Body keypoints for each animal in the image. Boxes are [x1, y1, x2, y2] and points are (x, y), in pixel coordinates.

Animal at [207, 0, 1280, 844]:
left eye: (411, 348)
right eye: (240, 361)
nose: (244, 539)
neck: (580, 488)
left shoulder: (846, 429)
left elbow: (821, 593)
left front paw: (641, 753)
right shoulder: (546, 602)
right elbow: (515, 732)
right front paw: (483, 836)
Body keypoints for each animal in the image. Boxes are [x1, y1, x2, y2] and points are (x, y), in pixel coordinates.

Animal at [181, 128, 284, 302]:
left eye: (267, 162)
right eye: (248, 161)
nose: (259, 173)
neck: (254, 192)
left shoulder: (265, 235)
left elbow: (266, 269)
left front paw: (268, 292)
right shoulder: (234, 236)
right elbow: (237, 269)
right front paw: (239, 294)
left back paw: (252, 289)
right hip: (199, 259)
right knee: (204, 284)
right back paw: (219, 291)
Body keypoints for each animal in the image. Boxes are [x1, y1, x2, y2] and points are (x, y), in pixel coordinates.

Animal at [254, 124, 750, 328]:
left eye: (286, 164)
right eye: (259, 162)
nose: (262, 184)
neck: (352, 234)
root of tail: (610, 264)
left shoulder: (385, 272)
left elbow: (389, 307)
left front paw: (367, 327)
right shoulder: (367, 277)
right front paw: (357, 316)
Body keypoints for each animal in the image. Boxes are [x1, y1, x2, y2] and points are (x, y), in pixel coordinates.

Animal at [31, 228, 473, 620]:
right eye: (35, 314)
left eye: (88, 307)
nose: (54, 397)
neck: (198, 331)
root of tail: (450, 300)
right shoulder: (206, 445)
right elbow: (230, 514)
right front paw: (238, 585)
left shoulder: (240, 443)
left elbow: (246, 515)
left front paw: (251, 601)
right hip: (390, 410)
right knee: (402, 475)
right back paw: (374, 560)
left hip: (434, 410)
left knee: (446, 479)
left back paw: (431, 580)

--

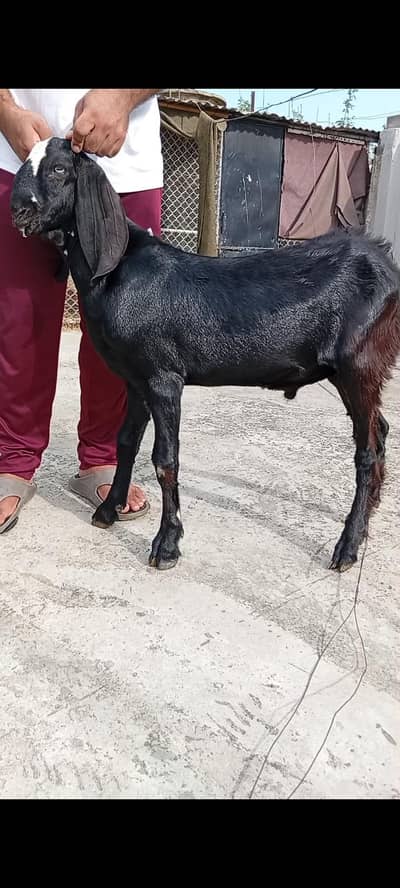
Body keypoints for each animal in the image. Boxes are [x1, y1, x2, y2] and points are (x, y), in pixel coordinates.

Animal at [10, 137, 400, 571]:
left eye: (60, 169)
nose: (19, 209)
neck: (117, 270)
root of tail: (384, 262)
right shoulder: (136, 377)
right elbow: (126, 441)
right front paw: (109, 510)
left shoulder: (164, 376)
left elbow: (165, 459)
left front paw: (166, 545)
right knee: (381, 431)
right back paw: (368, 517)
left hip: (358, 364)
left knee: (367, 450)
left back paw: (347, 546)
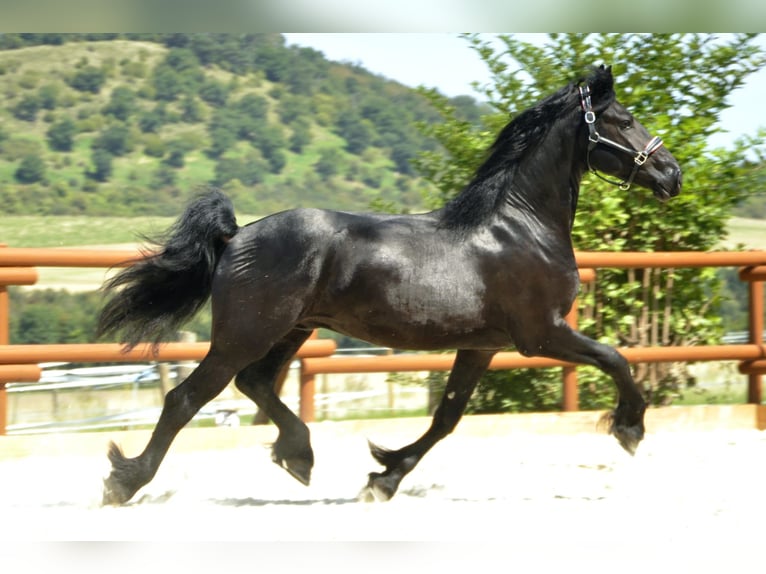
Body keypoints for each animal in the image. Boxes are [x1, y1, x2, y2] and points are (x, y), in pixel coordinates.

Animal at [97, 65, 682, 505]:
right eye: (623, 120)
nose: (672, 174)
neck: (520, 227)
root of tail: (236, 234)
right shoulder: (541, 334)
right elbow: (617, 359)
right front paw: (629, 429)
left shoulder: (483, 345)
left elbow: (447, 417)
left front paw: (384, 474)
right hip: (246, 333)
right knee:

_THE TASK_. Within the data above, the lines from the one with "left front paw: (251, 601)" to the one with "left back paw: (431, 580)" must be repeated exactly; no other line belongs in the answer.

_TASK RESPONSE_.
left front paw: (251, 601)
right hip: (390, 410)
right knee: (402, 475)
right back paw: (374, 560)
left hip: (434, 410)
left knee: (446, 479)
left back paw: (431, 580)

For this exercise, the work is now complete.